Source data
━━━━
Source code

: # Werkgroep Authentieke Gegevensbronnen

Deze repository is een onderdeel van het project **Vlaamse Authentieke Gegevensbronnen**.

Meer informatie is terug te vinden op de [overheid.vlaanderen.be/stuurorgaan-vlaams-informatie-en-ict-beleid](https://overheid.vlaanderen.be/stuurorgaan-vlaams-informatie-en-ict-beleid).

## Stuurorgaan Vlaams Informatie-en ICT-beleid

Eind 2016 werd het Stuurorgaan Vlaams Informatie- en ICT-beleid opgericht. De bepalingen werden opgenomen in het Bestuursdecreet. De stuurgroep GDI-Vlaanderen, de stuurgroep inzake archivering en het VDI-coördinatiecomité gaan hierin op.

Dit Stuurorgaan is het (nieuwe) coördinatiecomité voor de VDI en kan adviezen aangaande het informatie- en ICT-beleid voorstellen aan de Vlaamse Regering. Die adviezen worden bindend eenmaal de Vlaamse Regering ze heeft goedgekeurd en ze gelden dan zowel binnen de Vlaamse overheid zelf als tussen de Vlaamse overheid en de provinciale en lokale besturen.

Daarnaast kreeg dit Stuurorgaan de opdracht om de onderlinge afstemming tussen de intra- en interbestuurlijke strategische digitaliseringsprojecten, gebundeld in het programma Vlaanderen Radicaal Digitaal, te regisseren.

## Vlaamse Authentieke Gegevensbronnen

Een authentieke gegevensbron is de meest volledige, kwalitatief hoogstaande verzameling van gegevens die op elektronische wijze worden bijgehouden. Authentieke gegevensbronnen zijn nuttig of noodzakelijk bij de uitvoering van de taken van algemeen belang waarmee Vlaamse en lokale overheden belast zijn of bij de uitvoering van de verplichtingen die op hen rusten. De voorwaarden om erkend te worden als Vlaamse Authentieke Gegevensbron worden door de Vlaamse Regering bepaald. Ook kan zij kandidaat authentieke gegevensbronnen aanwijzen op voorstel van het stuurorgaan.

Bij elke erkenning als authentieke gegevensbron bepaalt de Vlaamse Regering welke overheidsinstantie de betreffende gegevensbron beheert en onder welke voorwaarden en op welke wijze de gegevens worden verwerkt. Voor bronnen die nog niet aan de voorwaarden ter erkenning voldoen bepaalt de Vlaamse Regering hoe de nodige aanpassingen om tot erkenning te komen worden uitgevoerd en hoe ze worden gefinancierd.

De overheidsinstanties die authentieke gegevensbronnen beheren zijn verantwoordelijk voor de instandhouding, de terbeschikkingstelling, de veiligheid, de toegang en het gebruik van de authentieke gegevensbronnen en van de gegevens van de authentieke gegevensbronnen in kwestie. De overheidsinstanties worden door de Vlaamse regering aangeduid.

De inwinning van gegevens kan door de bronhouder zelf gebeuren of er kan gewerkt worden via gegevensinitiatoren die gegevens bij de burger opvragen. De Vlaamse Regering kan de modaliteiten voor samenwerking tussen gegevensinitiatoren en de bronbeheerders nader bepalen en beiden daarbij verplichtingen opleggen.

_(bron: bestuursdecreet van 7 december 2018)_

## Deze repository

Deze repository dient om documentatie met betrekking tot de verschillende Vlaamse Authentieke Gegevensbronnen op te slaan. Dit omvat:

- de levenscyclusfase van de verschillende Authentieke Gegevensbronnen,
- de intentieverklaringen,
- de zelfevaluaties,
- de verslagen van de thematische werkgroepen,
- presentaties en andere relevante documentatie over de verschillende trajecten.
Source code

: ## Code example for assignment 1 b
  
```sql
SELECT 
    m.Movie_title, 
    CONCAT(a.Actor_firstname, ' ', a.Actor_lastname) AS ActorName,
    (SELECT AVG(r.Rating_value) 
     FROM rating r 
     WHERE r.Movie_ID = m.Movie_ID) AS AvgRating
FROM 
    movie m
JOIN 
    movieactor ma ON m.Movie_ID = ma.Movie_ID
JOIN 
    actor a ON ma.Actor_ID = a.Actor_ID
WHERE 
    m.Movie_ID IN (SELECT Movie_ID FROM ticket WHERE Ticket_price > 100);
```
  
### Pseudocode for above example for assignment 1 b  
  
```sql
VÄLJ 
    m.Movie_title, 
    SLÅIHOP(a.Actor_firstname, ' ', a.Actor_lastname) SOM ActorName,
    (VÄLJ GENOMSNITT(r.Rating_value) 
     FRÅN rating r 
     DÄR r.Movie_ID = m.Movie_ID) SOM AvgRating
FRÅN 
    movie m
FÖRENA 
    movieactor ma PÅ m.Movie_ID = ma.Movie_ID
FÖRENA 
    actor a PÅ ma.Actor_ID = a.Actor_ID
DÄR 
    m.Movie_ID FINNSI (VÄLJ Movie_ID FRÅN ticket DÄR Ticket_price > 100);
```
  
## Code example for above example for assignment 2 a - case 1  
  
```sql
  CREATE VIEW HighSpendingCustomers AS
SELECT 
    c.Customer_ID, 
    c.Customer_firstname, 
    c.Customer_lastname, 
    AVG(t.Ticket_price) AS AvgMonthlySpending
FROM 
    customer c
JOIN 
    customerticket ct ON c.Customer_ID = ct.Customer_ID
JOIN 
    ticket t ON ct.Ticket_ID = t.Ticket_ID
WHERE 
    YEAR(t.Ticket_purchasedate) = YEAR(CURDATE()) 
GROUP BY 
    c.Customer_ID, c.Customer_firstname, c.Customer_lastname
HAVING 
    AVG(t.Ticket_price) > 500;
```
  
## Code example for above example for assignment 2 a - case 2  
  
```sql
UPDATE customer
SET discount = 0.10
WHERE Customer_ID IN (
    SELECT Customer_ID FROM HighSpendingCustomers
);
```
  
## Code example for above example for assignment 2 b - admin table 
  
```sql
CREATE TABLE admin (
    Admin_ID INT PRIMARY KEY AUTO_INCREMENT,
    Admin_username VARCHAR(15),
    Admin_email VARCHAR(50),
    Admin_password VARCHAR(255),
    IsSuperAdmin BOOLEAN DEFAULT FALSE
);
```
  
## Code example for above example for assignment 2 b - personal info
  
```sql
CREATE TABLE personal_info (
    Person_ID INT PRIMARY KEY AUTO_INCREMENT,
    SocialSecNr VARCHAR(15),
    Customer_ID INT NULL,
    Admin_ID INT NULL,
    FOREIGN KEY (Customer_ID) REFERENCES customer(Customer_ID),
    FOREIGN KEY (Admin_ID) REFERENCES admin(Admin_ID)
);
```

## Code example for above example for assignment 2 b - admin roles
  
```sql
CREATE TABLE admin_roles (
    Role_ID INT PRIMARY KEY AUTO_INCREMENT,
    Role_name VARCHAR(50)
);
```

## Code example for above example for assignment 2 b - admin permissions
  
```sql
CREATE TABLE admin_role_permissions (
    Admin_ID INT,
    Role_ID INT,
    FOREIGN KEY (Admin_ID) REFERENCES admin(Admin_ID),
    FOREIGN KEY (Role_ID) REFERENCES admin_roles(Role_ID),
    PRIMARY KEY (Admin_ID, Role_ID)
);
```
━━━━
WORK TASK: Exactly as shown above, return every record.

EXERCISE SOLUTION:
Source code

: # Werkgroep Authentieke Gegevensbronnen

Deze repository is een onderdeel van het project **Vlaamse Authentieke Gegevensbronnen**.

Meer informatie is terug te vinden op de [overheid.vlaanderen.be/stuurorgaan-vlaams-informatie-en-ict-beleid](https://overheid.vlaanderen.be/stuurorgaan-vlaams-informatie-en-ict-beleid).

## Stuurorgaan Vlaams Informatie-en ICT-beleid

Eind 2016 werd het Stuurorgaan Vlaams Informatie- en ICT-beleid opgericht. De bepalingen werden opgenomen in het Bestuursdecreet. De stuurgroep GDI-Vlaanderen, de stuurgroep inzake archivering en het VDI-coördinatiecomité gaan hierin op.

Dit Stuurorgaan is het (nieuwe) coördinatiecomité voor de VDI en kan adviezen aangaande het informatie- en ICT-beleid voorstellen aan de Vlaamse Regering. Die adviezen worden bindend eenmaal de Vlaamse Regering ze heeft goedgekeurd en ze gelden dan zowel binnen de Vlaamse overheid zelf als tussen de Vlaamse overheid en de provinciale en lokale besturen.

Daarnaast kreeg dit Stuurorgaan de opdracht om de onderlinge afstemming tussen de intra- en interbestuurlijke strategische digitaliseringsprojecten, gebundeld in het programma Vlaanderen Radicaal Digitaal, te regisseren.

## Vlaamse Authentieke Gegevensbronnen

Een authentieke gegevensbron is de meest volledige, kwalitatief hoogstaande verzameling van gegevens die op elektronische wijze worden bijgehouden. Authentieke gegevensbronnen zijn nuttig of noodzakelijk bij de uitvoering van de taken van algemeen belang waarmee Vlaamse en lokale overheden belast zijn of bij de uitvoering van de verplichtingen die op hen rusten. De voorwaarden om erkend te worden als Vlaamse Authentieke Gegevensbron worden door de Vlaamse Regering bepaald. Ook kan zij kandidaat authentieke gegevensbronnen aanwijzen op voorstel van het stuurorgaan.

Bij elke erkenning als authentieke gegevensbron bepaalt de Vlaamse Regering welke overheidsinstantie de betreffende gegevensbron beheert en onder welke voorwaarden en op welke wijze de gegevens worden verwerkt. Voor bronnen die nog niet aan de voorwaarden ter erkenning voldoen bepaalt de Vlaamse Regering hoe de nodige aanpassingen om tot erkenning te komen worden uitgevoerd en hoe ze worden gefinancierd.

De overheidsinstanties die authentieke gegevensbronnen beheren zijn verantwoordelijk voor de instandhouding, de terbeschikkingstelling, de veiligheid, de toegang en het gebruik van de authentieke gegevensbronnen en van de gegevens van de authentieke gegevensbronnen in kwestie. De overheidsinstanties worden door de Vlaamse regering aangeduid.

De inwinning van gegevens kan door de bronhouder zelf gebeuren of er kan gewerkt worden via gegevensinitiatoren die gegevens bij de burger opvragen. De Vlaamse Regering kan de modaliteiten voor samenwerking tussen gegevensinitiatoren en de bronbeheerders nader bepalen en beiden daarbij verplichtingen opleggen.

_(bron: bestuursdecreet van 7 december 2018)_

## Deze repository

Deze repository dient om documentatie met betrekking tot de verschillende Vlaamse Authentieke Gegevensbronnen op te slaan. Dit omvat:

- de levenscyclusfase van de verschillende Authentieke Gegevensbronnen,
- de intentieverklaringen,
- de zelfevaluaties,
- de verslagen van de thematische werkgroepen,
- presentaties en andere relevante documentatie over de verschillende trajecten.
Source code

: ## Code example for assignment 1 b
  
```sql
SELECT 
    m.Movie_title, 
    CONCAT(a.Actor_firstname, ' ', a.Actor_lastname) AS ActorName,
    (SELECT AVG(r.Rating_value) 
     FROM rating r 
     WHERE r.Movie_ID = m.Movie_ID) AS AvgRating
FROM 
    movie m
JOIN 
    movieactor ma ON m.Movie_ID = ma.Movie_ID
JOIN 
    actor a ON ma.Actor_ID = a.Actor_ID
WHERE 
    m.Movie_ID IN (SELECT Movie_ID FROM ticket WHERE Ticket_price > 100);
```
  
### Pseudocode for above example for assignment 1 b  
  
```sql
VÄLJ 
    m.Movie_title, 
    SLÅIHOP(a.Actor_firstname, ' ', a.Actor_lastname) SOM ActorName,
    (VÄLJ GENOMSNITT(r.Rating_value) 
     FRÅN rating r 
     DÄR r.Movie_ID = m.Movie_ID) SOM AvgRating
FRÅN 
    movie m
FÖRENA 
    movieactor ma PÅ m.Movie_ID = ma.Movie_ID
FÖRENA 
    actor a PÅ ma.Actor_ID = a.Actor_ID
DÄR 
    m.Movie_ID FINNSI (VÄLJ Movie_ID FRÅN ticket DÄR Ticket_price > 100);
```
  
## Code example for above example for assignment 2 a - case 1  
  
```sql
  CREATE VIEW HighSpendingCustomers AS
SELECT 
    c.Customer_ID, 
    c.Customer_firstname, 
    c.Customer_lastname, 
    AVG(t.Ticket_price) AS AvgMonthlySpending
FROM 
    customer c
JOIN 
    customerticket ct ON c.Customer_ID = ct.Customer_ID
JOIN 
    ticket t ON ct.Ticket_ID = t.Ticket_ID
WHERE 
    YEAR(t.Ticket_purchasedate) = YEAR(CURDATE()) 
GROUP BY 
    c.Customer_ID, c.Customer_firstname, c.Customer_lastname
HAVING 
    AVG(t.Ticket_price) > 500;
```
  
## Code example for above example for assignment 2 a - case 2  
  
```sql
UPDATE customer
SET discount = 0.10
WHERE Customer_ID IN (
    SELECT Customer_ID FROM HighSpendingCustomers
);
```
  
## Code example for above example for assignment 2 b - admin table 
  
```sql
CREATE TABLE admin (
    Admin_ID INT PRIMARY KEY AUTO_INCREMENT,
    Admin_username VARCHAR(15),
    Admin_email VARCHAR(50),
    Admin_password VARCHAR(255),
    IsSuperAdmin BOOLEAN DEFAULT FALSE
);
```
  
## Code example for above example for assignment 2 b - personal info
  
```sql
CREATE TABLE personal_info (
    Person_ID INT PRIMARY KEY AUTO_INCREMENT,
    SocialSecNr VARCHAR(15),
    Customer_ID INT NULL,
    Admin_ID INT NULL,
    FOREIGN KEY (Customer_ID) REFERENCES customer(Customer_ID),
    FOREIGN KEY (Admin_ID) REFERENCES admin(Admin_ID)
);
```

## Code example for above example for assignment 2 b - admin roles
  
```sql
CREATE TABLE admin_roles (
    Role_ID INT PRIMARY KEY AUTO_INCREMENT,
    Role_name VARCHAR(50)
);
```

## Code example for above example for assignment 2 b - admin permissions
  
```sql
CREATE TABLE admin_role_permissions (
    Admin_ID INT,
    Role_ID INT,
    FOREIGN KEY (Admin_ID) REFERENCES admin(Admin_ID),
    FOREIGN KEY (Role_ID) REFERENCES admin_roles(Role_ID),
    PRIMARY KEY (Admin_ID, Role_ID)
);
```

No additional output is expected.